** Goal of the exercise **
Set down the data below exactly; pictures stay out.

....

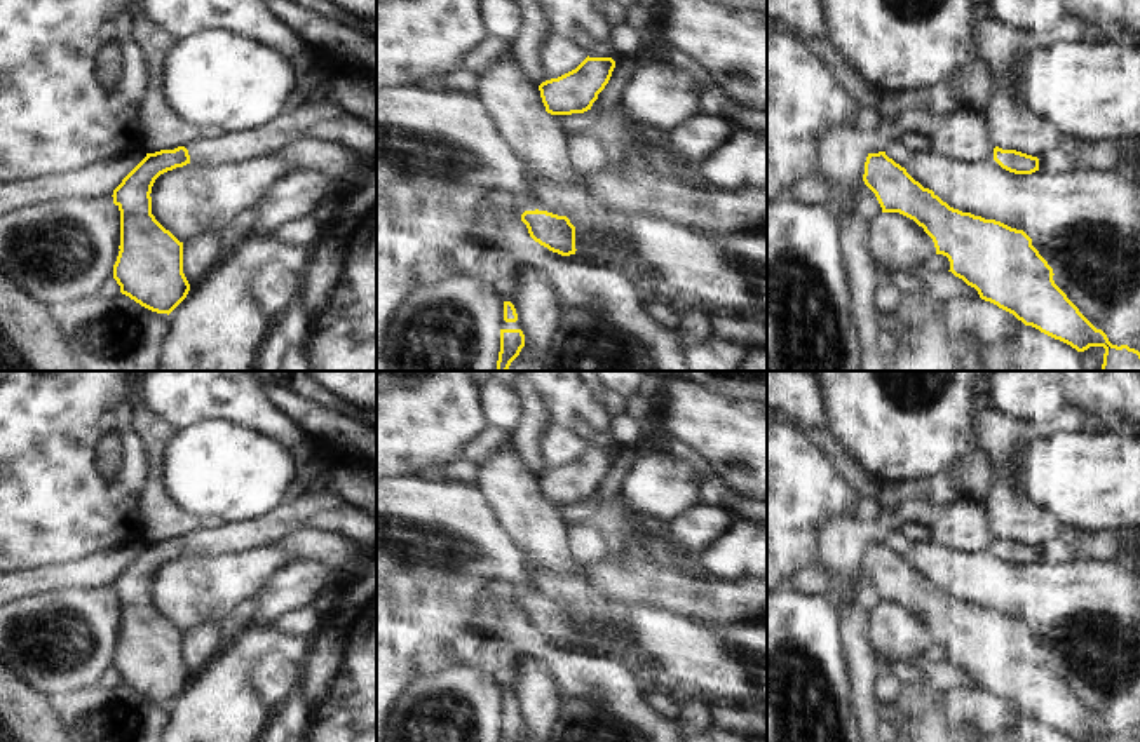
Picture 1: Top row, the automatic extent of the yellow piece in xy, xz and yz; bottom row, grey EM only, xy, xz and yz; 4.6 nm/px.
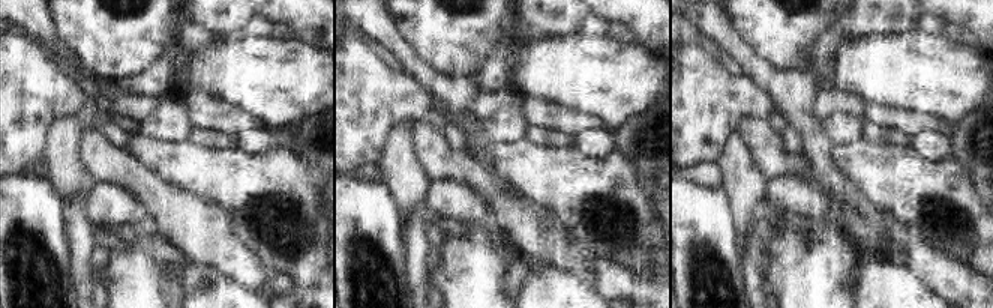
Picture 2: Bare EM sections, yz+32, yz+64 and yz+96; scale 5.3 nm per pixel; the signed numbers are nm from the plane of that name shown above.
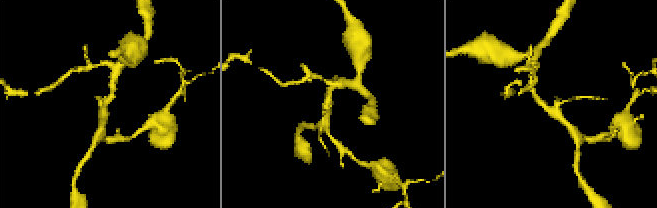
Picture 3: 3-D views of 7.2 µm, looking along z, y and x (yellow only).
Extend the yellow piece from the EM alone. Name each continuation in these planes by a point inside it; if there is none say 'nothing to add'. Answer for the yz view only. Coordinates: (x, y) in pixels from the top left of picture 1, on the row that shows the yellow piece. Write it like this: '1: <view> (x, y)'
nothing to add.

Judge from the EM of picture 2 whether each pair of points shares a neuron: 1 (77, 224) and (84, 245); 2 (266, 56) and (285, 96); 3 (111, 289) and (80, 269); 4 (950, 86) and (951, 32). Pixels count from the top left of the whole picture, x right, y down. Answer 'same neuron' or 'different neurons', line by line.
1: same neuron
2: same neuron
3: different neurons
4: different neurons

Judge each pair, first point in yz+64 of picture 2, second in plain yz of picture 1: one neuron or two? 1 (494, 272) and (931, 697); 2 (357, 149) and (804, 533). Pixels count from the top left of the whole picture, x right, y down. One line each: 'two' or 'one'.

....

** Problem solution **
Picture 1: Top row, the automatic extent of the yellow piece in xy, xz and yz; bottom row, grey EM only, xy, xz and yz; 4.6 nm/px.
Picture 2: Bare EM sections, yz+32, yz+64 and yz+96; scale 5.3 nm per pixel; the signed numbers are nm from the plane of that name shown above.
Picture 3: 3-D views of 7.2 µm, looking along z, y and x (yellow only).
Extend the yellow piece from the EM alone. Name each continuation in these planes by a point inside it; if there is none say 'nothing to add'. Answer for the yz view only. Coordinates: (x, y) in pixels from the top left of picture 1, on the row that shows the yellow piece. Write it like this: '1: <view> (x, y)'
nothing to add.

Judge from the EM of picture 2 whether each pair of points shares a neuron: 1 (77, 224) and (84, 245); 2 (266, 56) and (285, 96); 3 (111, 289) and (80, 269); 4 (950, 86) and (951, 32). Pixels count from the top left of the whole picture, x right, y down. Answer 'same neuron' or 'different neurons', line by line.
1: same neuron
2: same neuron
3: different neurons
4: different neurons

Judge each pair, first point in yz+64 of picture 2, second in plain yz of picture 1: one neuron or two? 1 (494, 272) and (931, 697); 2 (357, 149) and (804, 533). Pixels count from the top left of the whole picture, x right, y down. One line each: 'two' or 'one'.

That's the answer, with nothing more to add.